Some of us experience a certain awe before this mystery. There is an "Other" that is totally unlike me upon whom we all depend. It is large, infinitely so, it is unknown, mysterious, necessary, and eternal. I am naturally inclined to seek relationship with this mystery, just as I naturally seek relationship with other human beings and other things in my environment. In fact, the drive for science may very well be a fundamentally religious quest.

To continue this from a slightly different angle, I know from within that I have a desire for completion; thus, I experience my incompleteness and finitude. I desire happiness, or fulfillment. Specifically, I desire a happiness that endures, that does not come to an end, one that is complete, and one that is independent or sufficient unto itself, that is, a happiness that is not precarious, dependent upon unforeseeable and contingent factors. But there is nothing in my direct experience that answers to this desire. Moreover, I cannot desire what I do not know. It follows that at some level at least, I know that there is an "Other" that answers to this desire - otherwise I would not desire it - for I cannot desire what I do not know. In other words, there is a "self-sufficient" (independent), an eternal, and there is a completeness that completes me, which is why I look outside of myself for completeness. Now, when I say I look outside of myself, I do not mean spatially outside. I look to something "other than" myself, but that "Other" is not me but is within me in some way, because I know it at some level, and knowledge is "in me". It is within me and at the same time other than me.

This, I believe, is the religious sense.
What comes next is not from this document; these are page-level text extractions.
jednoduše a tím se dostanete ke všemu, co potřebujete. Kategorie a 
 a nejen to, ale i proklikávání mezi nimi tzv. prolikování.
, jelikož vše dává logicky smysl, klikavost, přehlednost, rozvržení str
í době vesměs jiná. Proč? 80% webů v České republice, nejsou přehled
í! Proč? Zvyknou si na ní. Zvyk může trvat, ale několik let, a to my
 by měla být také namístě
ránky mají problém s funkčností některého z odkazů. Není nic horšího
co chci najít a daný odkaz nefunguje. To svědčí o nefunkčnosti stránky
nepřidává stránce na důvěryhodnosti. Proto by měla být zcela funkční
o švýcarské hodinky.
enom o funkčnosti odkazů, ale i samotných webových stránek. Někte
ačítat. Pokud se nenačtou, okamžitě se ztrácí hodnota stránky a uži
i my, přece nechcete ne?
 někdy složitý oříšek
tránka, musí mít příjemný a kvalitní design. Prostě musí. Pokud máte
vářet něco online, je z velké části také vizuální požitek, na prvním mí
It can be dulled and I believe it is severely dulled in some people, and it is character that dulls it, that is, bad character. Selfishness dulls this sense; sensuality dulls it, for the Necessary being is not sensible, and happiness is not sensual; for it is contingencies, that is, things or events contingent and limited that give pleasure, but pleasure is as limited and finite as the things that cause it. A preoccupation or excessive love of the sensual causes a person to lose sight of the Necessary being. In other words, disordered love of self dulls the religious sense.

When a child does something that is good in and of itself - not merely delectably good, or good for his own private self, but good as such, for example, when he gives his last candy to a stranger because in his mind it is good to do so, the implication is he recognizes the good as such, in contradistinction to his own private good; and he loves the good as such, that is, he loves this larger good over his own limited and private good. By willing that good over his own private good, he disposes himself to see the good as such more clearly; in other words, the distinction between his own private and limited good and the good as such is more pronounced in his own mind, and thus he comes to a deeper awareness of it - a deeper religious sense. The one who loves his own delectable good over the good as such in-disposes himself to the awareness of that transcendent good. His own private good becomes the principal good in his own life. Gradually he dulls his natural religious sense, and gradually, certain alternatives become more or less appealing to him than other alternatives. Thus, his interests change, and along with that change of interest come different problems and different questions to solve those problems.